[Provided records]:
_ _ _ _ _

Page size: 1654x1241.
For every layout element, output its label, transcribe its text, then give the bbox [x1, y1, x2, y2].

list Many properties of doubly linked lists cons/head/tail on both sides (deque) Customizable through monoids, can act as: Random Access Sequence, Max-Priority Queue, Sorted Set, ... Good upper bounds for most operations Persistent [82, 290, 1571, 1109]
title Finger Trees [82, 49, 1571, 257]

_ _ _ _ _

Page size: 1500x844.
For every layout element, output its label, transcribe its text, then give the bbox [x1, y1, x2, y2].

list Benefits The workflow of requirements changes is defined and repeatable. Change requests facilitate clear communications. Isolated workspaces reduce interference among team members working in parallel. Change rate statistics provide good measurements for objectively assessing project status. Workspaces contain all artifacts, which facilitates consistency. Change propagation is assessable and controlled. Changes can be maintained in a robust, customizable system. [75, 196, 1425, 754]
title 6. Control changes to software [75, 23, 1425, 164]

_ _ _ _ _

[Required work]: Output the lines from the line with "Page size: 1500x844." to the line with "title 6. Control", both included, as a JSON list of strings with one string per line and blank lines omitted.

[Task output]:
[
  "Page size: 1500x844.",
  "For every layout element, output its label, transcribe its text, then give the bbox [x1, y1, x2, y2].",
  "list Benefits The workflow of requirements changes is defined and repeatable. Change requests facilitate clear communications. Isolated workspaces reduce interference among team members working in parallel. Change rate statistics provide good measurements for objectively assessing project status. Workspaces contain all artifacts, which facilitates consistency. Change propagation is assessable and controlled. Changes can be maintained in a robust, customizable system. [75, 196, 1425, 754]",
  "title 6. Control changes to software [75, 23, 1425, 164]"
]